BEGIN Records for this exercise

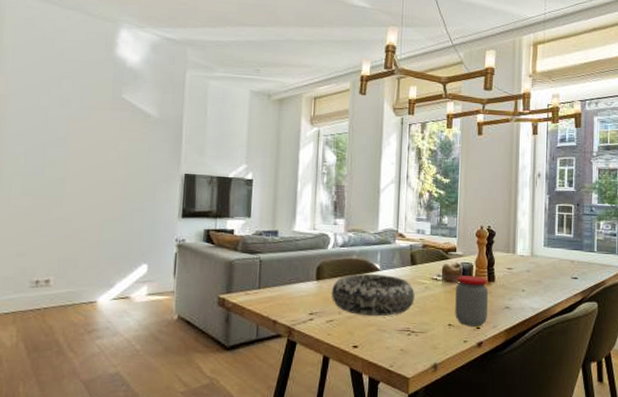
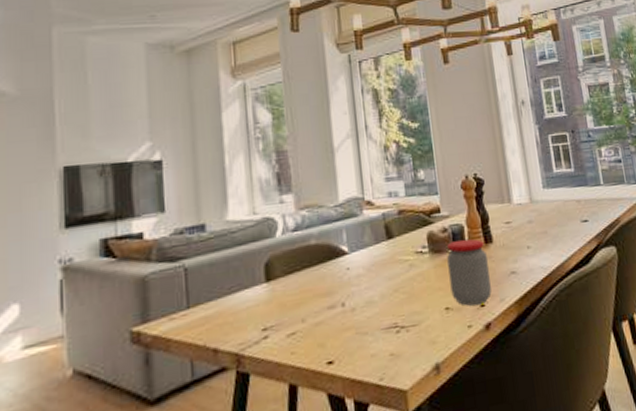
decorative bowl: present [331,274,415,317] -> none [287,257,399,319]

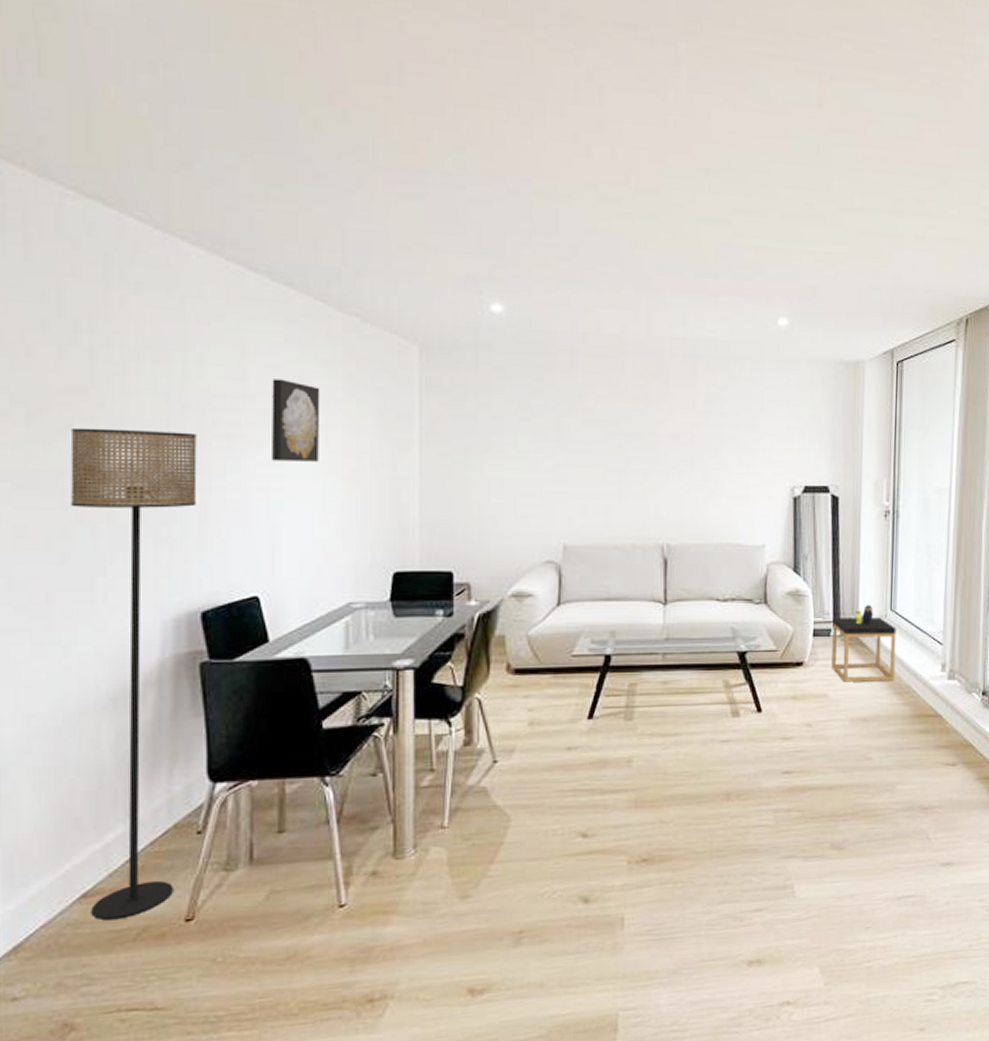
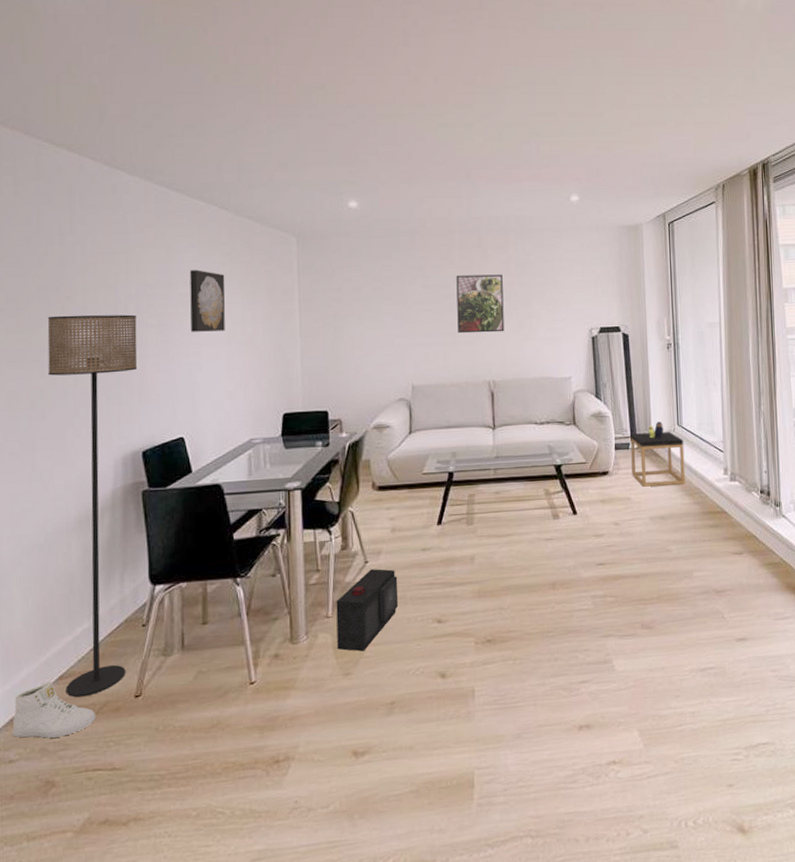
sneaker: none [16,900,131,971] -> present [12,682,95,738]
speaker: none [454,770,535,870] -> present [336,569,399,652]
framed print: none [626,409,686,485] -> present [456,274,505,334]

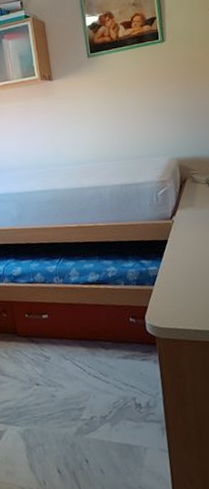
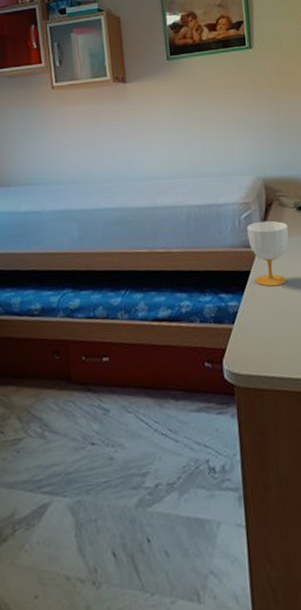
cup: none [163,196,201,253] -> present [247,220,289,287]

END Records for this exercise

### Work instructions
No image belongs in the copy. Transcribe the full listing verbatim.

### Answer section
decorative bowl: present [331,274,415,317] -> none [287,257,399,319]

sneaker: none [16,900,131,971] -> present [12,682,95,738]
speaker: none [454,770,535,870] -> present [336,569,399,652]
framed print: none [626,409,686,485] -> present [456,274,505,334]

cup: none [163,196,201,253] -> present [247,220,289,287]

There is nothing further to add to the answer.